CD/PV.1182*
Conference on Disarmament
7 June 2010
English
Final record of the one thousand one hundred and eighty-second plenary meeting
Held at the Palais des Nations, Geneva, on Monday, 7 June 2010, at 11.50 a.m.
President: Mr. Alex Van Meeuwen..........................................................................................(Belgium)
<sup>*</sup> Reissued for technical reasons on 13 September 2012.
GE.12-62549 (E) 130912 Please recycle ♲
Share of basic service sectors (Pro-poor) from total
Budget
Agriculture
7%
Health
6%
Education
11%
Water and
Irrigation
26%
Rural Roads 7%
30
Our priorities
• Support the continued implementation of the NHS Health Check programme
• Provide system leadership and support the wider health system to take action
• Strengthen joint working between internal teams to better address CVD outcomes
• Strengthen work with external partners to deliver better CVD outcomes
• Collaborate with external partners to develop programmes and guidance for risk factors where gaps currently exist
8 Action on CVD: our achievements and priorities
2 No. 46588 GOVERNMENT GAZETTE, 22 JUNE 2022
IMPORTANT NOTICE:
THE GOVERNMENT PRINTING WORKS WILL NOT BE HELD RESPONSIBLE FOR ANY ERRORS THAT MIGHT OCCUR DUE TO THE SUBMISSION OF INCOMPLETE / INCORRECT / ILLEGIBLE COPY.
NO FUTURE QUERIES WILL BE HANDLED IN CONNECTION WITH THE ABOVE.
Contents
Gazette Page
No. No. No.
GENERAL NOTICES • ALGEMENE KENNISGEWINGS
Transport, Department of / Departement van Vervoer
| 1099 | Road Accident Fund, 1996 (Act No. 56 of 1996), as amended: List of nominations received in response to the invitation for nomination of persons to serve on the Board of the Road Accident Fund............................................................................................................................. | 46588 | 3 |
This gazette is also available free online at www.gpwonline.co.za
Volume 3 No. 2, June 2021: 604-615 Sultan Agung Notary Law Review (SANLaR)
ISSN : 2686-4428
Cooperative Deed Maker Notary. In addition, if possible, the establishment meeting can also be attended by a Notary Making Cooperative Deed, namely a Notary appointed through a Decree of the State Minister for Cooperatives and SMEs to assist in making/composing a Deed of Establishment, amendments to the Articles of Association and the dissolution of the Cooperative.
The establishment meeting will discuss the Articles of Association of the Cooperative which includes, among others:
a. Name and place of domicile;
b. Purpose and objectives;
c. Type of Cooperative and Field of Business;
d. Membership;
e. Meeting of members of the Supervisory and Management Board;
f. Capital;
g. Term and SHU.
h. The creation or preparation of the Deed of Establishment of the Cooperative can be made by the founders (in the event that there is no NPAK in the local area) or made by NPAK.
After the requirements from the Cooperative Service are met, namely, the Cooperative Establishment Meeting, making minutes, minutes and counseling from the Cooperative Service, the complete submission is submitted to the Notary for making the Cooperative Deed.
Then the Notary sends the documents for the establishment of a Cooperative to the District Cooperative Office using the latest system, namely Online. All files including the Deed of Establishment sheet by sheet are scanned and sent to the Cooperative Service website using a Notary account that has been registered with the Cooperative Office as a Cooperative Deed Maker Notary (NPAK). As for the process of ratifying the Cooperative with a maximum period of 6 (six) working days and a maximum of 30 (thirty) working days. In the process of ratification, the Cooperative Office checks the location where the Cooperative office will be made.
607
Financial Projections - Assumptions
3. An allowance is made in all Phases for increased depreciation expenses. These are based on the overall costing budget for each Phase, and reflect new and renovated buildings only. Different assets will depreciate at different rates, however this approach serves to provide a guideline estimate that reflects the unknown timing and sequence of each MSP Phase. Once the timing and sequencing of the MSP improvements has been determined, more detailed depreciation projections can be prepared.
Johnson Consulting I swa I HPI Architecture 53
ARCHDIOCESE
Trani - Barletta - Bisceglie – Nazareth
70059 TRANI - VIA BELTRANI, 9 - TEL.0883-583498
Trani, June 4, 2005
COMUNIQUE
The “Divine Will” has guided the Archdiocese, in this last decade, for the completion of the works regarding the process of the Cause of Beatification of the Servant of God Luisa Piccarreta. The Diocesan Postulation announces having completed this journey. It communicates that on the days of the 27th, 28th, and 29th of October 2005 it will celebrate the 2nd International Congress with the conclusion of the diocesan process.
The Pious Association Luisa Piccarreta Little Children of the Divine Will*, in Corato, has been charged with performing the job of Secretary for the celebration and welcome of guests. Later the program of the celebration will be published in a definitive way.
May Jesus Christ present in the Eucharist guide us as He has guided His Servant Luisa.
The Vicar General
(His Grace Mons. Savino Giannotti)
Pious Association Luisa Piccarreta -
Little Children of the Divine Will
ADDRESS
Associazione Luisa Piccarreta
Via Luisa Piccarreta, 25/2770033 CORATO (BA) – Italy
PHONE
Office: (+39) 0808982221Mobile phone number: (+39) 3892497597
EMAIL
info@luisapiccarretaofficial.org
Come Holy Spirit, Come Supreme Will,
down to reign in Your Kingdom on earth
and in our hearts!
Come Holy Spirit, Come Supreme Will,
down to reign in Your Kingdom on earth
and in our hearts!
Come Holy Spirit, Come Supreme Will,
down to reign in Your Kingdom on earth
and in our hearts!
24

_TASK DIRECTIONS_
Filter the entries above and return only the lines holding "Pious".

_RESPONSE AREA_
The Pious Association Luisa Piccarreta Little Children of the Divine Will*, in Corato, has been charged with performing the job of Secretary for the celebration and welcome of guests. Later the program of the celebration will be published in a definitive way.
Pious Association Luisa Piccarreta -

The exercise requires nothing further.